Wednesday, October 13, 2010

reflections

Our house is built in the shape of a rectangle. The living room is a boxy space that stretches out into a cube-like kitchen, complete with four-sided cupboards and an oven made of 95 degree angles. Rooms jut off the side of the living room, at adjacent angles, giving the entire house a very symmetrical feel.

I ride my bike every morning across blocks and intersections. The topography of the Lake Erie Piedmont has convinced the City to expand out into very rational, row-like patterns, where one would be hard-pressed to be confused (except one's first month of life here).

There is a political map on the wall where I work that breaks the city down into sections by painting certain 'blocks' in different shades of red and purple. I find myself amazed at how easy it is to look at the map and pin-point exactly where the 'poor folks' live, where the businesses have maintained a hold, where the most Democrats are likely to reside, where not to ride my bike in the night and where a fun Thursday night could be had: could life be any more simpler and easier
to compartmentalize? Maybe in Erie, we tend to do it too often...

At work I often run into frustrating situations, where in an attempt to 'collaborate' with other non-profits, I am often rebuffed with multifarious excuses as to why it just won't work: "You'll be taking OUR kids." "Well, we don't want to let you play with our toys in the sandbox." "This side of town is our domain." In the end, we as non-profits break ourselves up into 'gangs' of influence who rule over certain turf; making decisions and having the only real right to SERVE the poor.

Race and social class are cleanly sliced into squares as if it was as easy as taking a knife to a freshly-baked tray of corn bread. Once you get passed Parade St., the houses take on a more dilapidated view, and the streets (for some unknown reason) become wide and virtually empty of cars--aside from those cars (generally large, luxury sudans with enormous rims) parked out front and along the sidewalk. It's the 'dark' part of the neighborhood; Parade St. is the second State St. of Erie, as it is the main strip through the immigrant and black section of the city. I've rarely, in all my life in Pennsylvania, seen such a clear boundary line drawn. To most of the middle-class, unassuming, hard-working, privileged, all-knowing whites who I've on the western side of State St., the "East Side' would be the prime kind of physical hell that stirs up haunting images of young, aggressive black men with hoods over their shaved skulls coming at their window with a bat; hoping to smash their window, take their money and shoot them in the stomach. Or, imagery of rows and rows of crack houses form in the consciousness, with young children dressed only in diapers on the front porch playing in an oblivious stupor as to how shitty and hopeless their life already is, while 'moma' stuffs another dirty-needle full of heroin into her thick vein. "Blacks don't know how to work." "Gosh, if only they'd get a job." " I don't want to sound racist, but I'd never let my daughter marry into this...."

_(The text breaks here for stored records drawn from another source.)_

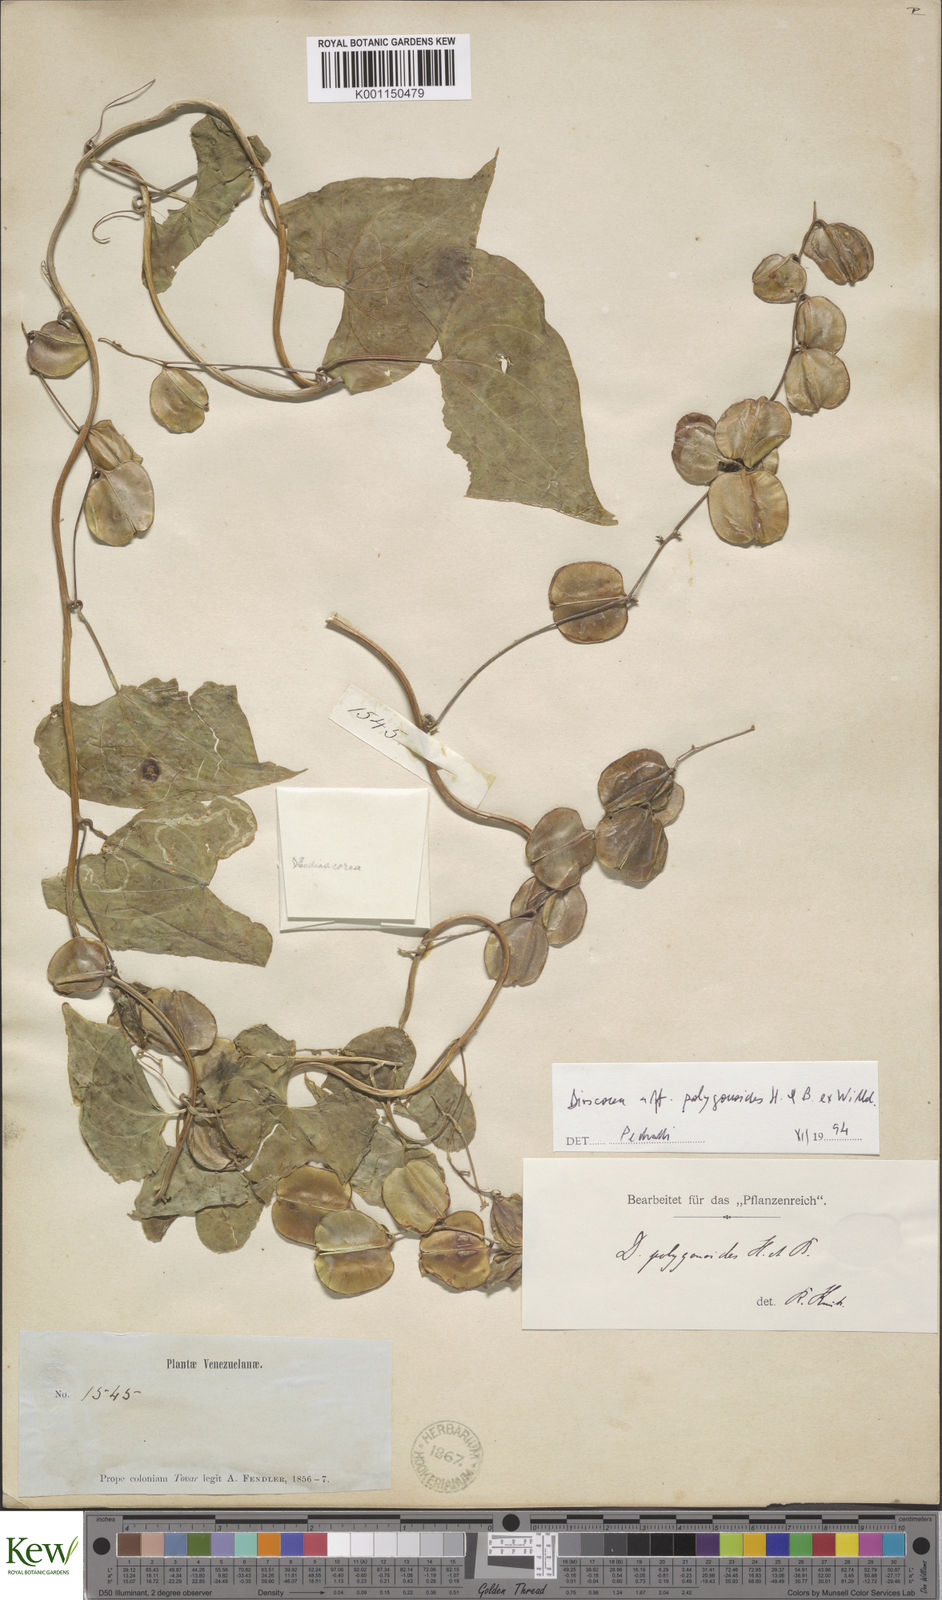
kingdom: Plantae
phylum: Tracheophyta
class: Liliopsida
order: Dioscoreales
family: Dioscoreaceae
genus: Dioscorea
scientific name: Dioscorea polygonoides
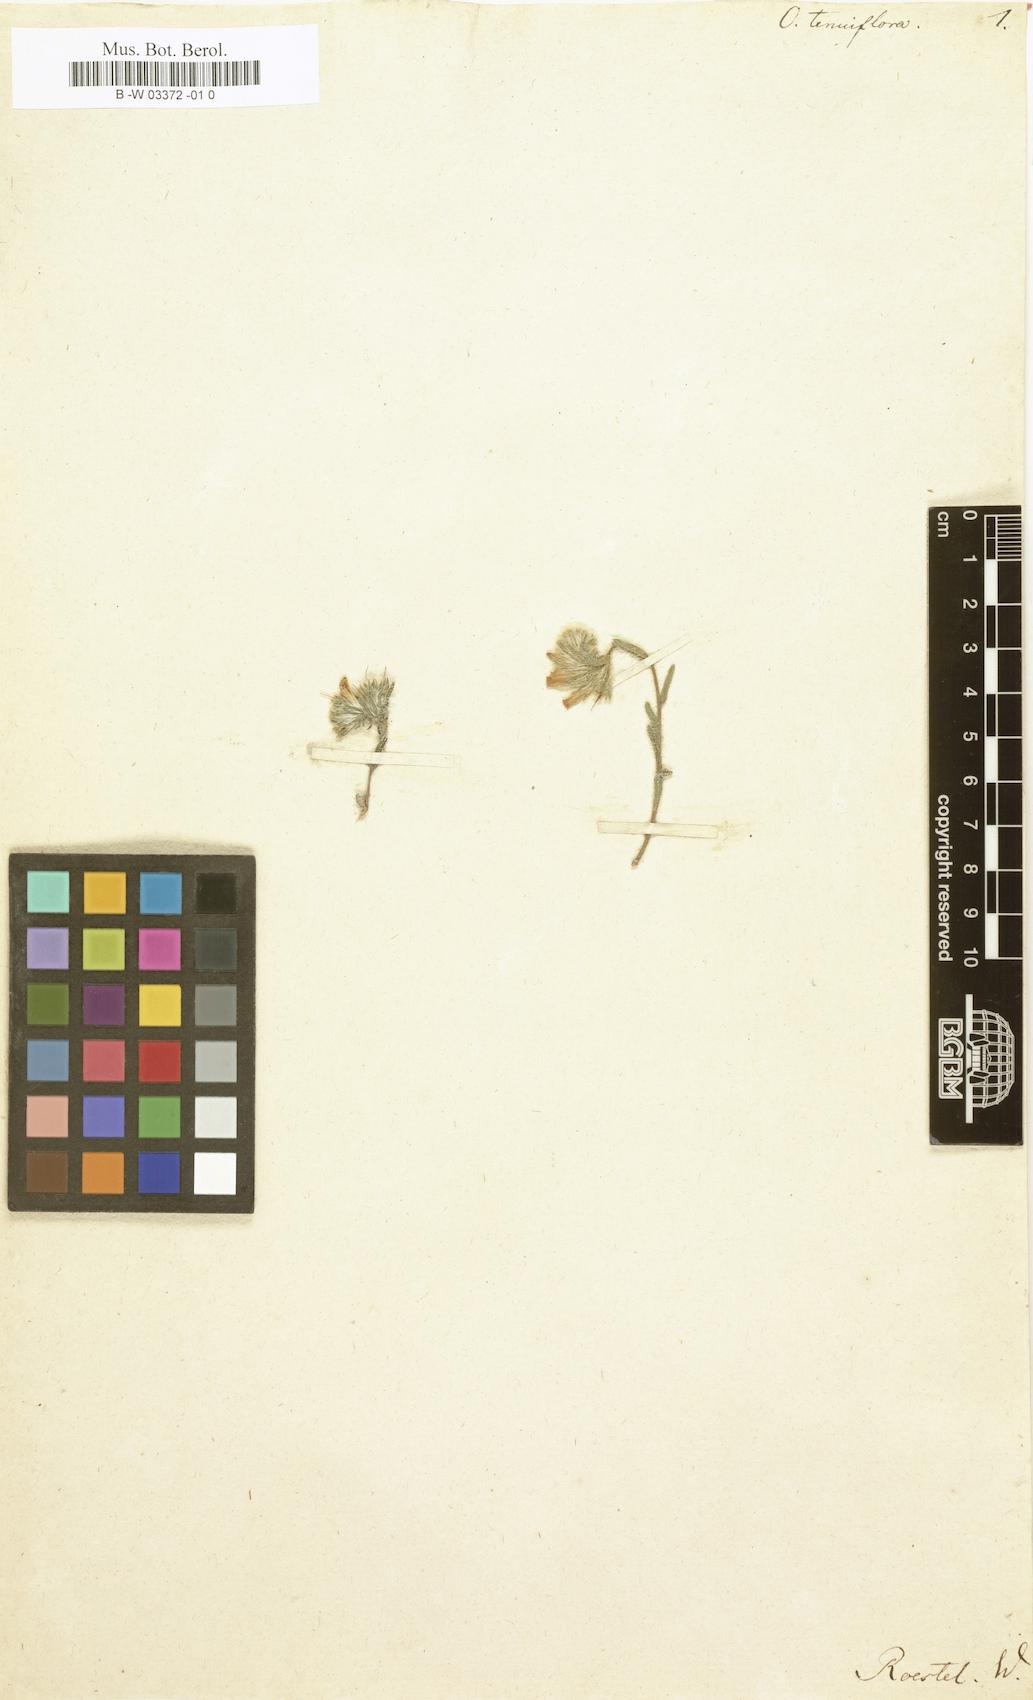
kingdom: Plantae
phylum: Tracheophyta
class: Magnoliopsida
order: Boraginales
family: Boraginaceae
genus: Onosma
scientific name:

Yeah, that's the one side of how Parade Street is portrayed, but on my morning bike rides, I never feel threatened; to the contrary, I'm often amazed at how much livier the place is in comparison to the lily-white, suburban west-side of the city: men and ladies talk and chat on front porches, children ride bicycles along cracked sidewalk, while others play football between old Victorian-style homes that look as though the wood is in thirst for another coat of paint. Women walk to do laundry in a communal 'mat'; carrying clothes and feeding children ice cream all in one motion. I hear the laugh of people, the bass of music and the sound of grills being turned on in the evening. And, as I ride home back to 'my' safe, more 'comfortable' part of the city, I'm struck by how quickly the corner-store bar and restaurant turns into the corner law firm, and how rapidly the chatter of voices on a the front porch, is changed into the flickering reflection of televisions turned on and the technical sound of a broadcasted voice speaking to shut-in people who only come out to take out the trash.